Military Surveillance Focus of Research
By Edwin L. Aguirre
UMass Lowell’s Submillimeter-Wave Technology Laboratory (STL) has received a renewal grant worth $23 million over five years from the U.S. Army’s National Ground Intelligence Center.
“This grant is a continuation of our program to assist the government in acquiring and analyzing surveillance radar imagery,” says Physics Prof. Robert Giles, who directs the STL. “It is a testament to and recognition of our high level of expertise in the field.
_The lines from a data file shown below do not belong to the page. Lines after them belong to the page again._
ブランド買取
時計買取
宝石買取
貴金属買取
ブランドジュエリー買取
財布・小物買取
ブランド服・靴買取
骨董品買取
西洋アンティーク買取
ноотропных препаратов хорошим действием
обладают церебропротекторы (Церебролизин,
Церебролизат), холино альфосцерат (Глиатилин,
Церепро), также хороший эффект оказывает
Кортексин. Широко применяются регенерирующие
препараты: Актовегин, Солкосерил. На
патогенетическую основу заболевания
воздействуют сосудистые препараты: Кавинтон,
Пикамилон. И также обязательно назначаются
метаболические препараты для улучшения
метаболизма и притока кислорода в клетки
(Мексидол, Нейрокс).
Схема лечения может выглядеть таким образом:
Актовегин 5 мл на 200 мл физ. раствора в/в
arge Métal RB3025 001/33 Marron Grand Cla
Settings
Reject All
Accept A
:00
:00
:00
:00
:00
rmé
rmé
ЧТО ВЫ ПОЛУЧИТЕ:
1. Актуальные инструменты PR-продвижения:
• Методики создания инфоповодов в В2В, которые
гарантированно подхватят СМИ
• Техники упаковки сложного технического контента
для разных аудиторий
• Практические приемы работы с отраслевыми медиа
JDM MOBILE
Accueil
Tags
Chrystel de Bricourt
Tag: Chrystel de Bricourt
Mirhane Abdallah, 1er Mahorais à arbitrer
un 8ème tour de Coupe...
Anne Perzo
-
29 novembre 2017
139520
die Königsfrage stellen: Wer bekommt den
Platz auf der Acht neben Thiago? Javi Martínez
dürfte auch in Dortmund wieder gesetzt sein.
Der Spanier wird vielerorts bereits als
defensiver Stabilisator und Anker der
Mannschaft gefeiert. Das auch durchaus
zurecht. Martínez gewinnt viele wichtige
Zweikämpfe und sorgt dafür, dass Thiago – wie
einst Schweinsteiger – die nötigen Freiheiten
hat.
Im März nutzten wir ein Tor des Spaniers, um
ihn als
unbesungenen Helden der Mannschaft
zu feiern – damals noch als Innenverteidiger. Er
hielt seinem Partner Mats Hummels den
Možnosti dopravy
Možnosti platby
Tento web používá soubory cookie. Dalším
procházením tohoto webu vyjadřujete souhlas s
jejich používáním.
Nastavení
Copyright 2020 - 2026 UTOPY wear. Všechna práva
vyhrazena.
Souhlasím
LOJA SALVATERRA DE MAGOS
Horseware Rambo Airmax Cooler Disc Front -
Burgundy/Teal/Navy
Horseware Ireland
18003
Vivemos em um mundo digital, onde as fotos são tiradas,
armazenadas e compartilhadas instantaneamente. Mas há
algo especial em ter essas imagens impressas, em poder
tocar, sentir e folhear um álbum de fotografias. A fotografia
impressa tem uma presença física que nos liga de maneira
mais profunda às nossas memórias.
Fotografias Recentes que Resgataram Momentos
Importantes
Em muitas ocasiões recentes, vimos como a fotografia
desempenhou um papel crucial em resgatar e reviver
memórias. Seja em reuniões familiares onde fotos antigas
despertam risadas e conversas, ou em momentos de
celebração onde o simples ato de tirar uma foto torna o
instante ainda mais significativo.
Our research is focused on using terahertz frequency sources and receivers to scale the Army’s millimeter-wave and microwave airborne radar systems.”
For the past 30 years, the STL has been at the forefront of terahertz transmitter and receiver technologies and has pioneered the design and fabrication of broadband solid-state multiplier sources, high-power carbon dioxide and far-infrared lasers and laser/microwave hybrid systems. The Lab has developed and applied these technologies in the areas of military surveillance, homeland security, medical diagnostics and scientific and academic research.
represents scientists and engineers from every University discipline, and every aspect of our investigative studies requires interdisciplinary collaborations,” says Giles.
From the Lab to the Battlefield
In 1979, then-STL director (now science adviser) Prof. Jerry Waldman recognized that emerging terahertz source/receiver technologies could be used to simulate the military’s sophisticated microwave radar systems in the laboratory. These simulations could then be used to obtain characteristic radar fingerprints of aircraft, ships, tanks, trucks and other tactical vehicles at low cost and very high accuracy. Such radar fingerprints are useful for quickly identifying whether an incoming object in the battlefield is a friend or foe.
Researchers at STL spent more than a decade engineering and fabricating scale versions of the military radars and high-precision models of actual targets, as well as measuring and analyzing the resulting radar backscatter.
“As a member of ERADS, the Expert Radar Signature Solutions consortium developed by the National Ground Intelligence Center, we and our government sponsors are the only research program that uses terahertz-frequency measurement systems to collect real-world radar signature data,” says Giles in explaining the lab’s unique position.
ERADS also includes researchers at the Aberdeen Proving Grounds and the University of Virginia.
Today, scaling airborne radar imagery at terahertz frequencies requires that STL researchers build accurate models, even replicating non-metallic materials. The challenge also includes acquiring the images in laboratory-scale environments on desert, soil, asphalt, concrete or other terrains amid ground clutter found in actual military operations.
In addition to its work for the Army, the STL has used its unique capabilities to fulfill radar measurement requests from other Department of Defense agencies as well as defense-related laboratories and companies, including MIT Lincoln Lab, Boeing, Lockheed-Martin and Raytheon.
Diagnosing Cancer at Terahertz Wavelengths
STL’s efforts have also successfully spun-off to medical applications, especially in detecting non-melanoma skin cancer.
Non-melanoma skin cancer is the most common form of cancer, with approximately a million new cases diagnosed each year. It is also nearly 100 percent curable if diagnosed and treated in time. Currently, early detection of skin cancer is based on visual medical assessment and diagnosis requires a biopsy.
Terahertz imaging has the potential to offer a relatively safe, non-invasive medical imaging technique for detecting different types of human skin cancers. Unlike X-rays, terahertz rays are non-ionizing and have no known harmful effects on living tissue. Also, the fact that terahertz rays have a shorter wavelength than microwaves implies an inherently higher spatial resolution for imaging applications.
STL post-doctoral researcher Cecil Joseph has demonstrated that there is sufficient contrast between healthy and cancerous tissue at terahertz frequencies. This could lead to a simpler and more cost-effective diagnostic tool for treating skin cancer.
“With sufficient external funding, we are hoping to build the hardware required for clinical studies,” says Giles.